Con la voce rotta dall’emozione e gli occhi pieni di gratitudine e rabbia, Lino Aldrovandi ha concluso ieri sera la sound parade dedicata alla memoria del figlio Federico con un discorso potente e vibrante, carico di significati e di memoria civile. Un momento toccante, che non si è fermato al solo ricordo di Federico, ma si è allargato anche a un’altra ferita ancora aperta nella storia del nostro Paese: quella di Carlo Giuliani, ucciso a Genova durante il G8 del 2001.
“Non posso che ringraziarvi tutti, cominciando dal Comitato Federico Aldrovandi, rinato grazie ad Andrea e a tanti altri, stamattina nel ventennale dell’uccisione di un ragazzo di 18 anni”, ha esordito Lino davanti ai partecipanti, commossi e attenti. “Affinché non venga mai dimenticato quanto di assurdo e incomprensibilmente accadde all’alba di una maledetta domenica assassina, con la speranza che non accada mai più a nessuno. Basta”.
Un discorso che è andato oltre il dolore personale, facendosi denuncia e richiamo a una cultura delle istituzioni fondata sul rispetto dei diritti e della dignità umana. “Bisogna mantenere alta l’attenzione sui diritti alla vita, anche del cosiddetto ultimo”, ha ribadito Lino, evidenziando come “chi quei diritti ha il compito e il dovere di farli rispettare, deve farlo dimostrando nel proprio agire che la violenza gratuita e ingiustificata non fa parte della sua cultura. Una cultura che purtroppo da tantissimo tempo vedo molto, ma molto carente, per non dire nulla”.

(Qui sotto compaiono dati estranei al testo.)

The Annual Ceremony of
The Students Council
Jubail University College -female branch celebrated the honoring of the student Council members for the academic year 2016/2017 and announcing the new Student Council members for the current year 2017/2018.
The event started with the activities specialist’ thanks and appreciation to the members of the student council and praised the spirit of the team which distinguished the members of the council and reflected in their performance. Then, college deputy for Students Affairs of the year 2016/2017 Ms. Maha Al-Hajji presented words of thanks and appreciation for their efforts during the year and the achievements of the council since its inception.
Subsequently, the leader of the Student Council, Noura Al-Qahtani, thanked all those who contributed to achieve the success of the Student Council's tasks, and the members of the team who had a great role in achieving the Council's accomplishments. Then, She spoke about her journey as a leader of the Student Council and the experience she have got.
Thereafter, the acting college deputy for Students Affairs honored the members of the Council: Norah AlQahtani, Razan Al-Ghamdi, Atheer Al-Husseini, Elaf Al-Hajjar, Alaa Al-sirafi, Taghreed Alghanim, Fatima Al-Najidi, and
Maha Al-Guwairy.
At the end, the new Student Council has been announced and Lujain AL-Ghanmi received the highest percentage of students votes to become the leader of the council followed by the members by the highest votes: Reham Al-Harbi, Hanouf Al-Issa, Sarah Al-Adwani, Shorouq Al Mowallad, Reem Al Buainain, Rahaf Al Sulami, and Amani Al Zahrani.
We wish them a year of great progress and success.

E poi, ha evocato Genova. “Vi dice niente se dico G8? Il 20 luglio ricorre il triste anniversario dell’uccisione di un altro ragazzo, Carlo Giuliani. Una storia diversa da questa, ma dove anche lì, in un lontano 2001, i diritti dei cittadini furono interrotti in tutto e per tutto con quella violenza gratuita e ingiustificata, priva completamente di quella cultura a cui facevo riferimento prima”.

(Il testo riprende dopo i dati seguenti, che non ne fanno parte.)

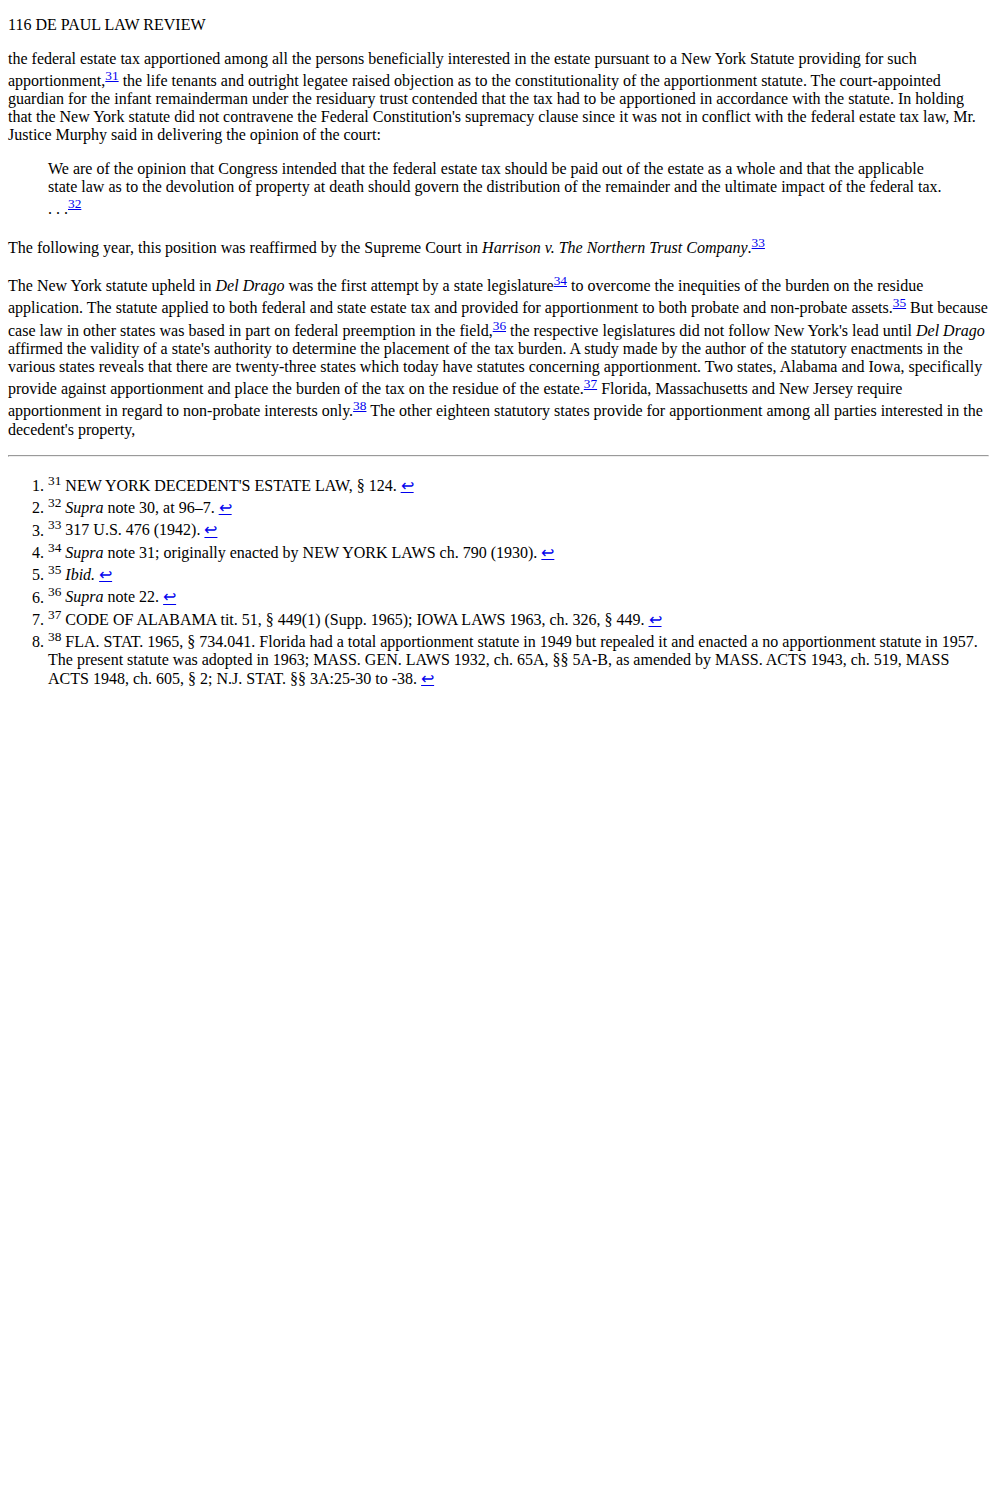116 DE PAUL LAW REVIEW
the federal estate tax apportioned among all the persons beneficially interested in the estate pursuant to a New York Statute providing for such apportionment,31 the life tenants and outright legatee raised objection as to the constitutionality of the apportionment statute. The court-appointed guardian for the infant remainderman under the residuary trust contended that the tax had to be apportioned in accordance with the statute. In holding that the New York statute did not contravene the Federal Constitution's supremacy clause since it was not in conflict with the federal estate tax law, Mr. Justice Murphy said in delivering the opinion of the court:
We are of the opinion that Congress intended that the federal estate tax should be paid out of the estate as a whole and that the applicable state law as to the devolution of property at death should govern the distribution of the remainder and the ultimate impact of the federal tax. . . .32
The following year, this position was reaffirmed by the Supreme Court in Harrison v. The Northern Trust Company.33
The New York statute upheld in Del Drago was the first attempt by a state legislature34 to overcome the inequities of the burden on the residue application. The statute applied to both federal and state estate tax and provided for apportionment to both probate and non-probate assets.35 But because case law in other states was based in part on federal preemption in the field,36 the respective legislatures did not follow New York's lead until Del Drago affirmed the validity of a state's authority to determine the placement of the tax burden. A study made by the author of the statutory enactments in the various states reveals that there are twenty-three states which today have statutes concerning apportionment. Two states, Alabama and Iowa, specifically provide against apportionment and place the burden of the tax on the residue of the estate.37 Florida, Massachusetts and New Jersey require apportionment in regard to non-probate interests only.38 The other eighteen statutory states provide for apportionment among all parties interested in the decedent's property,
31 NEW YORK DECEDENT'S ESTATE LAW, § 124. ↩
32 Supra note 30, at 96–7. ↩
33 317 U.S. 476 (1942). ↩
34 Supra note 31; originally enacted by NEW YORK LAWS ch. 790 (1930). ↩
35 Ibid. ↩
36 Supra note 22. ↩
37 CODE OF ALABAMA tit. 51, § 449(1) (Supp. 1965); IOWA LAWS 1963, ch. 326, § 449. ↩
38 FLA. STAT. 1965, § 734.041. Florida had a total apportionment statute in 1949 but repealed it and enacted a no apportionment statute in 1957. The present statute was adopted in 1963; MASS. GEN. LAWS 1932, ch. 65A, §§ 5A-B, as amended by MASS. ACTS 1943, ch. 519, MASS ACTS 1948, ch. 605, § 2; N.J. STAT. §§ 3A:25-30 to -38. ↩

Lino non ha nascosto la rabbia né la frustrazione per l’assenza di giustizia e di responsabilità: “Viviamo in un mondo sempre più assurdo e violento, dove bestie con sembianze umane, dall’alto del loro potere, continuano a ordinare di uccidere generi innocenti come noi nel nome della civiltà e della salvaguardia della democrazia. Massacrando, di fatto, quella parola di quattro lettere, semplice e immensa: vita”.
Ha ricordato, infine, quanto per lui, e per Patrizia Moretti, madre di Federico, e per la loro famiglia il mondo fosse “meraviglioso”, fino a quando la brutalità non si è abbattuta su di loro. “Pochi uomini, con il potere di decidere sul destino delle persone che lo abitano, vorrebbero farlo apparire come bastardo, assassino. E ci stanno riuscendo benissimo”.
Infine, prima di chiudere e abbracciare idealmente la folla raccolta al Black Star, ha lasciato echeggiare una parola tanto semplice quanto deflagrante nella sua crudezza, rivolta a chi ha privato Federico, Carlo, e tanti altri, del diritto più elementare: “Maledetti”.